Mochaccino Ice Cream
Just remember that there is a reasonable amount of caffeine in the recipe, so it may not be suitable for late at night or children.
For those outside the UK, Australia or New Zealand, a Flake is a chocolate bar currently manufactured by Cadbury and consists of thinly folded milk chocolate. I prefer this type of chocolate when making ice cream because it is ‘lighter’, but when in doubt, just go with chocolate chips.
Ingredients
| - 4 separated eggs | - 1 teaspoon vanilla essence |
| - ¼ cup castor sugar | - 1½ tablespoons instant coffee |
| - ¼ cup castor sugar | - ½ cup of chocolate chips or a Cadbury Flake |
| - ¼ cup of drinking chocolate | |
| - 300ml cream |
Instructions
Beat the egg whites until stiff while adding the first ¼ cup of castor sugar a tablespoon at a time.
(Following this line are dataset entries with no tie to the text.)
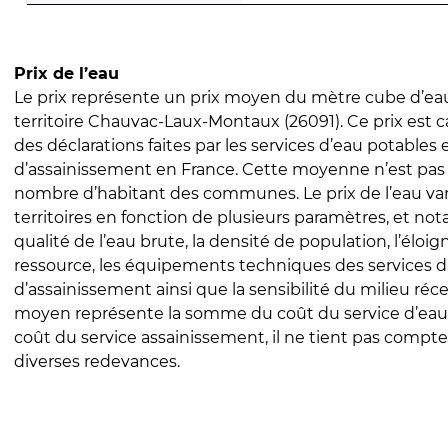
Prix de l’eau
Le prix représente un prix moyen du mètre cube d’eau
territoire Chauvac-Laux-Montaux (26091). Ce prix est ca
des déclarations faites par les services d’eau potables 
d’assainissement en France. Cette moyenne n’est pas
nombre d’habitant des communes. Le prix de l’eau vari
territoires en fonction de plusieurs paramètres, et no
qualité de l’eau brute, la densité de population, l’éloi
ressource, les équipements techniques des services d
d’assainissement ainsi que la sensibilité du milieu réc
moyen représente la somme du coût du service d’eau
coût du service assainissement, il ne tient pas compte
diverses redevances.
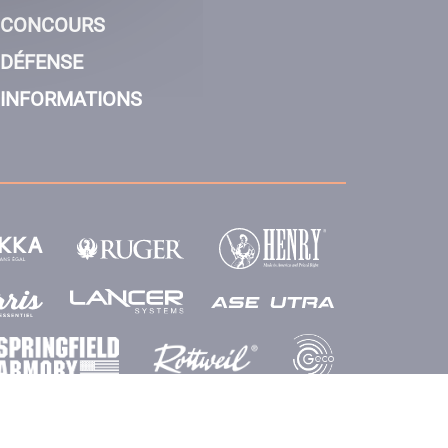
CONCOURS
DÉFENSE
INFORMATIONS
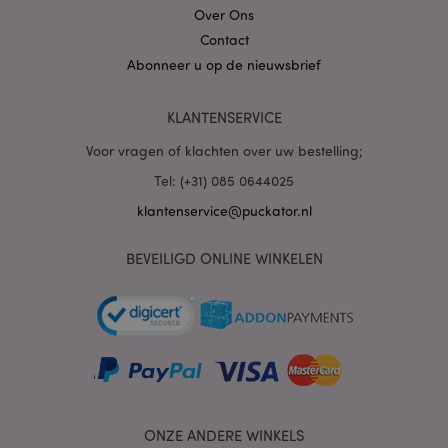
Over Ons
Contact
Abonneer u op de nieuwsbrief
mage-cache-sessid
1
Adobe Inc.
KLANTENSERVICE
www.puckator.nl
Voor vragen of klachten over uw bestelling;
Tel: (+31) 085 0644025
klantenservice@puckator.nl
_GRECAPTCHA
6 m
Google LLC
BEVEILIGD ONLINE WINKELEN
www.google.com
form_key
1 dag
Adobe Inc.
.www.puckator.nl
ONZE ANDERE WINKELS
mage-messages
1 dag
Adobe Inc.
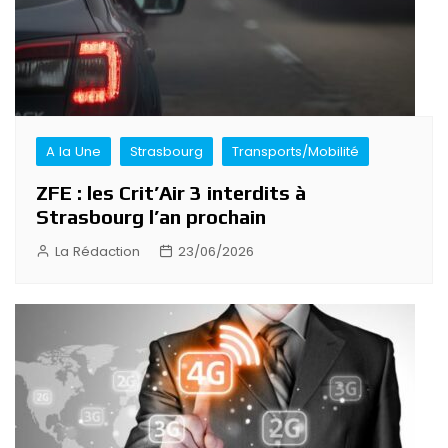
A la Une
Strasbourg
Transports/Mobilité
ZFE : les Crit’Air 3 interdits à
Strasbourg l’an prochain
La Rédaction
23/06/2026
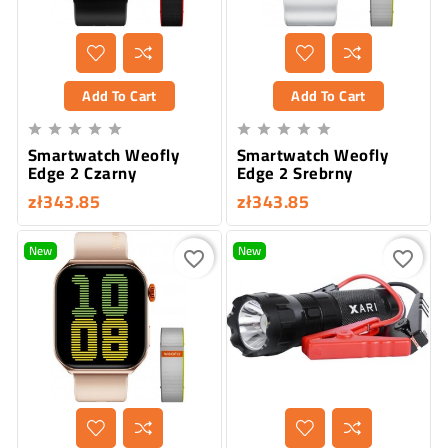
Add To Cart
Add To Cart










Smartwatch Weofly
Smartwatch Weofly
Edge 2 Czarny
Edge 2 Srebrny
zł343.85
zł343.85
New
New
favorite_border
favorite_border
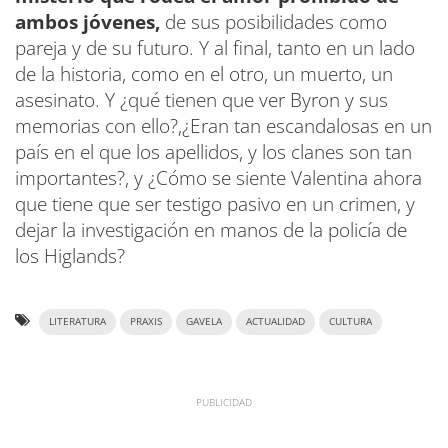
ambos jóvenes,
de sus posibilidades como
pareja y de su futuro. Y al final, tanto en un lado
de la historia, como en el otro, un muerto, un
asesinato. Y ¿qué tienen que ver Byron y sus
memorias con ello?,¿Eran tan escandalosas en un
país en el que los apellidos, y los clanes son tan
importantes?, y ¿Cómo se siente Valentina ahora
que tiene que ser testigo pasivo en un crimen, y
dejar la investigación en manos de la policía de
los Higlands?
LITERATURA
PRAXIS
GAVELA
ACTUALIDAD
CULTURA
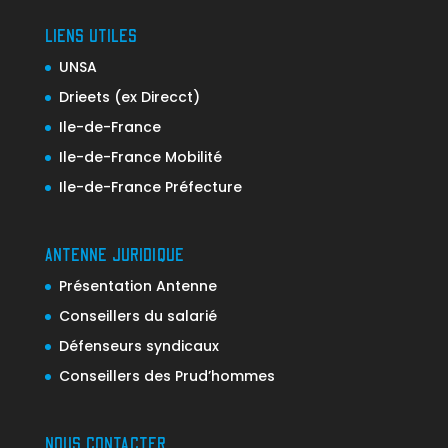
LIENS UTILES
UNSA
Drieets (ex Direcct)
Ile-de-France
Ile-de-France Mobilité
Ile-de-France Préfecture
ANTENNE JURIDIQUE
Présentation Antenne
Conseillers du salarié
Défenseurs syndicaux
Conseillers des Prud’hommes
NOUS CONTACTER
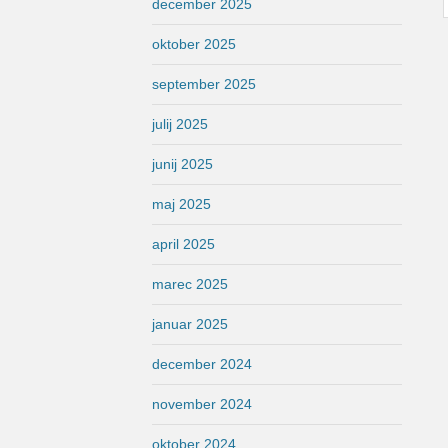
december 2025
oktober 2025
september 2025
julij 2025
junij 2025
maj 2025
april 2025
marec 2025
januar 2025
december 2024
november 2024
oktober 2024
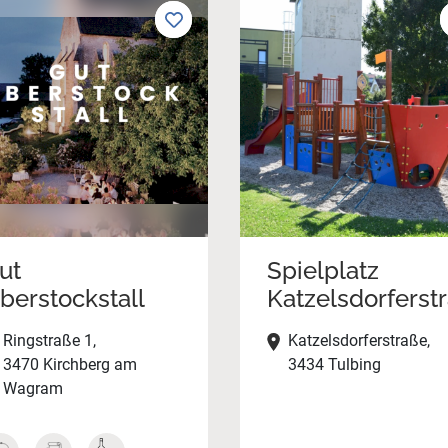
ut
Spielplatz
berstockstall
Katzelsdorferst
Ringstraße 1,
Katzelsdorferstraße,
3470 Kirchberg am
3434 Tulbing
Wagram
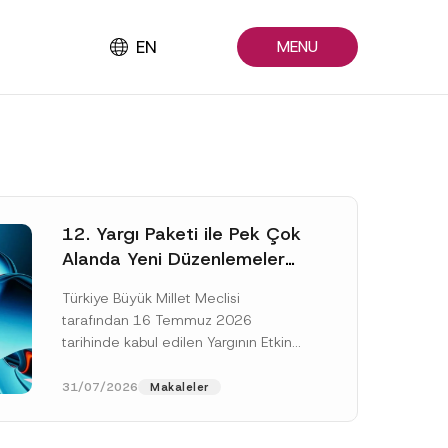
EN
MENU
12. Yargı Paketi ile Pek Çok
Alanda Yeni Düzenlemeler
Yapıldı
Türkiye Büyük Millet Meclisi
tarafından 16 Temmuz 2026
tarihinde kabul edilen Yargının Etkin
ve Verimli İşlemesine Yönelik Bazı
Kanunlarda Değişiklik Yapılmasına
31/07/2026
Makaleler
Dair Kanun...
[Devamını Oku]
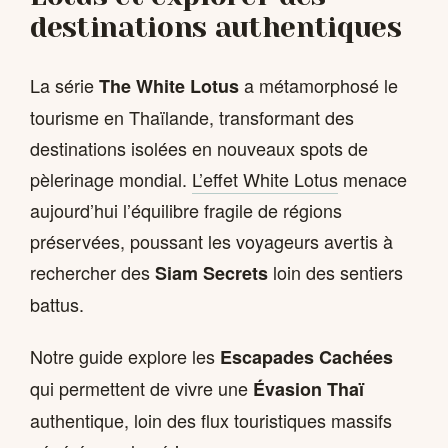
destinations authentiques
La série
a métamorphosé le
The White Lotus
tourisme en Thaïlande, transformant des
destinations isolées en nouveaux spots de
pèlerinage mondial.
L’effet White Lotus
menace
aujourd’hui l’équilibre fragile de régions
préservées, poussant les voyageurs avertis à
rechercher des
loin des sentiers
Siam Secrets
battus.
Notre guide explore les
Escapades Cachées
qui permettent de vivre une
Évasion Thaï
authentique, loin des flux touristiques massifs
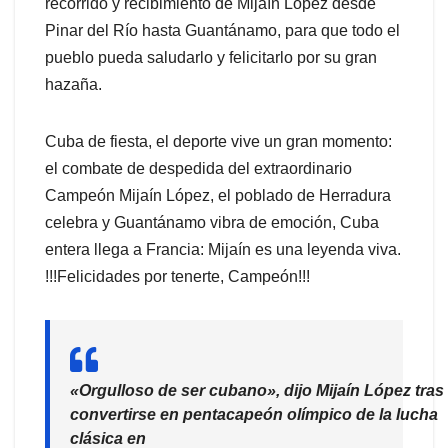
recorrido y recibimiento de Mijaín López desde
Pinar del Río hasta Guantánamo, para que todo el
pueblo pueda saludarlo y felicitarlo por su gran
hazaña.
Cuba de fiesta, el deporte vive un gran momento:
el combate de despedida del extraordinario
Campeón Mijaín López, el poblado de Herradura
celebra y Guantánamo vibra de emoción, Cuba
entera llega a Francia: Mijaín es una leyenda viva.
!!!Felicidades por tenerte, Campeón!!!
«Orgulloso de ser cubano», dijo Mijaín López tras
convertirse en pentacapeón olímpico de la lucha
clásica en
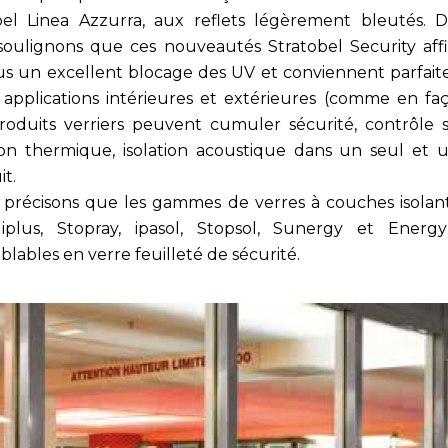
bel Linea Azzurra, aux reflets légèrement bleutés. D
 soulignons que ces nouveautés Stratobel Security aff
us un excellent blocage des UV et conviennent parfai
 applications intérieures et extérieures (comme en faç
roduits verriers peuvent cumuler sécurité, contrôle so
tion thermique, isolation acoustique dans un seul et 
t.
, précisons que les gammes de verres à couches isolan
iplus, Stopray, ipasol, Stopsol, Sunergy et Energ
lables en verre feuilleté de sécurité.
Continue mixing all the time and allowing the sugar to dissolve before adding the next tablespoon.
Tip this mixture into a separate bowl (just scrape the mixture out, but don’t bother cleaning the bowl as we’re about to use it again).
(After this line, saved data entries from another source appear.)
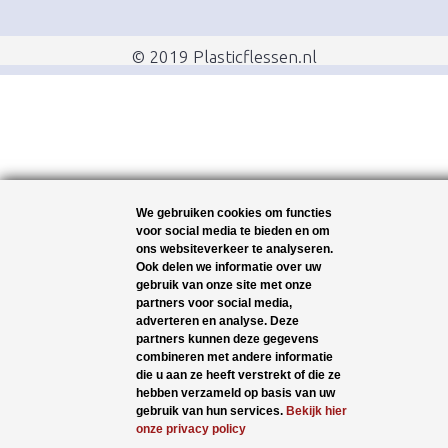
© 2019 Plasticflessen.nl
We gebruiken cookies om functies
voor social media te bieden en om
ons websiteverkeer te analyseren.
Ook delen we informatie over uw
gebruik van onze site met onze
partners voor social media,
adverteren en analyse. Deze
partners kunnen deze gegevens
combineren met andere informatie
die u aan ze heeft verstrekt of die ze
hebben verzameld op basis van uw
gebruik van hun services.
Bekijk hier
onze privacy policy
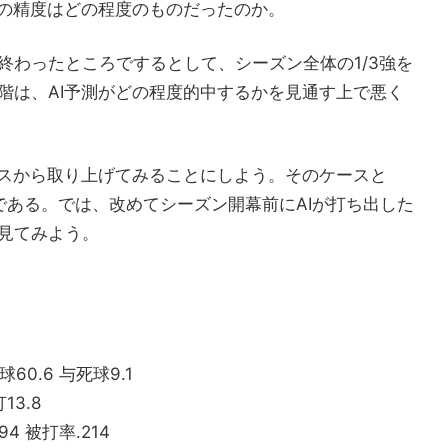
の精度はどの程度のものだったのか。
終わったところでするとして、シーズン全体の1/3強を
階は、AI予測がどの程度的中するかを見通す上で悪く
ースから取り上げてみることにしよう。そのケースと
である。では、改めてシーズン開幕前にAIが打ち出した
見てみよう。
球60.6 与死球9.1
13.8
94 被打率.214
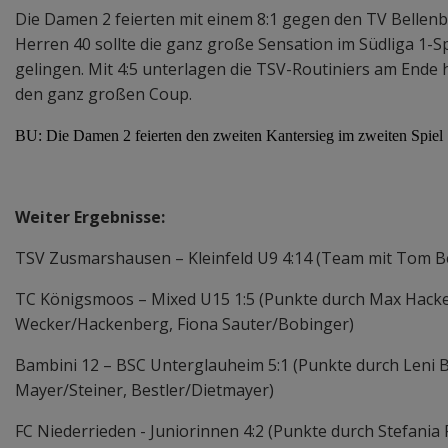
Die Damen 2 feierten mit einem 8:1 gegen den TV Bellenbe
Herren 40 sollte die ganz große Sensation im Südliga 1-
gelingen. Mit 4:5 unterlagen die TSV-Routiniers am Ende
den ganz großen Coup.
BU: Die Damen 2 feierten den zweiten Kantersieg im zweiten Spiel
Weiter Ergebnisse:
TSV Zusmarshausen – Kleinfeld U9 4:14 (Team mit Tom Ber
TC Königsmoos – Mixed U15 1:5 (Punkte durch Max Hacken
Wecker/Hackenberg, Fiona Sauter/Bobinger)
Bambini 12 – BSC Unterglauheim 5:1 (Punkte durch Leni B
Mayer/Steiner, Bestler/Dietmayer)
FC Niederrieden - Juniorinnen 4:2 (Punkte durch Stefania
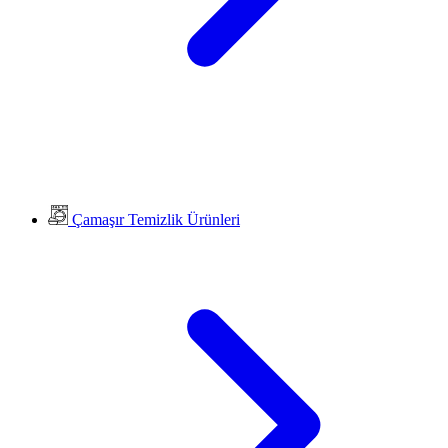
Çamaşır Temizlik Ürünleri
In the mixing bowl beat the egg yolks, the vanilla essence, the coffee and the second ¼ cup of castor sugar until thick and the sugar has dissolved.
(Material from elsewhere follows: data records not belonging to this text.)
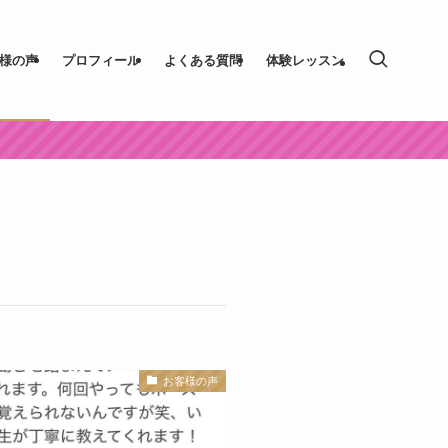
様の声
プロフィール
よくある質問
体験レッスン
お客様の声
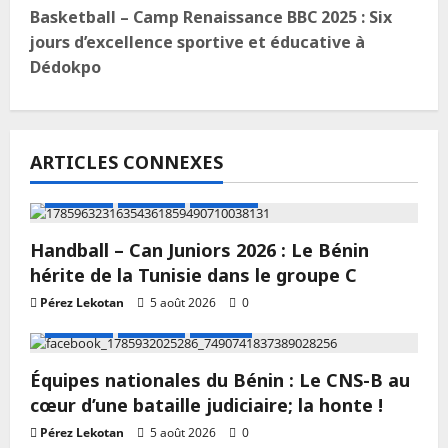
Basketball – Camp Renaissance BBC 2025 : Six
jours d’excellence sportive et éducative à
Dédokpo
ARTICLES CONNEXES
A LA UNE
Actualité
Handball
Handball – Can Juniors 2026 : Le Bénin
hérite de la Tunisie dans le groupe C
Pérez Lekotan
5 août 2026
0
A LA UNE
Actualité
Football
Équipes nationales du Bénin : Le CNS-B au
cœur d’une bataille judiciaire; la honte !
Pérez Lekotan
5 août 2026
0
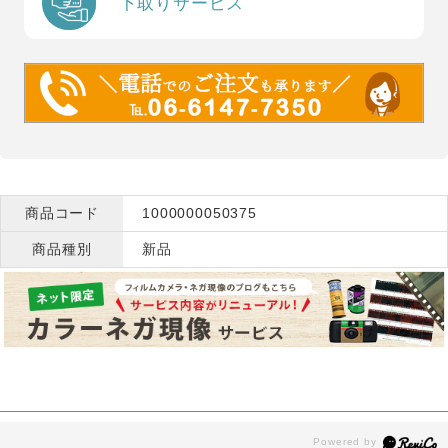
下取りサービス
商品コード
1000000050375
商品種別
新品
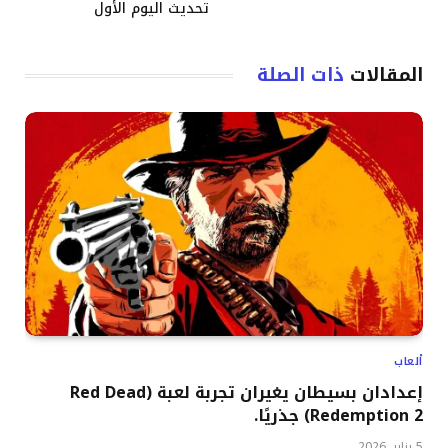
تحديث اليوم الأول
المقالات
ذات الصلة
ألعاب
إعدادان بسيطان يغيران تجربة لعبة (Red Dead
Redemption 2) جذريًا.
5 يناير, 2026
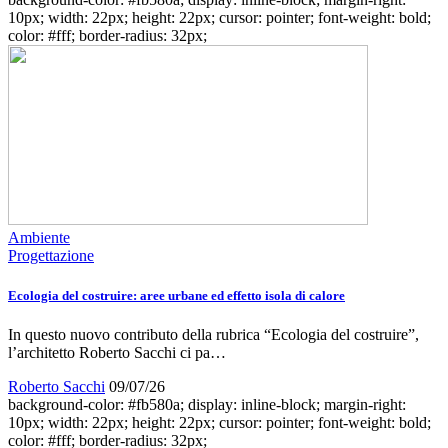
10px; width: 22px; height: 22px; cursor: pointer; font-weight: bold;
color: #fff; border-radius: 32px;
Ambiente
Progettazione
Ecologia del costruire: aree urbane ed effetto isola di calore
In questo nuovo contributo della rubrica “Ecologia del costruire”,
l’architetto Roberto Sacchi ci pa…
Roberto Sacchi
09/07/26
background-color: #fb580a; display: inline-block; margin-right:
10px; width: 22px; height: 22px; cursor: pointer; font-weight: bold;
color: #fff; border-radius: 32px;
Add the cream and the drinking chocolate. Beat until thick.
Carefully fold the egg yolk / cream mixture into the egg white mixture (you’re trying to avoid losing the air suspended in the egg and the cream).
Carefully mix in the chocolate chips or crumbled Flake, saving a small amount to sprinkle on the top later.
Pour into a 2 litre ice-cream container. Sprinkle some of the chocolate chips or crumbled Flake on the surface so it looks good.
Freeze for approximately 8 hours until firm.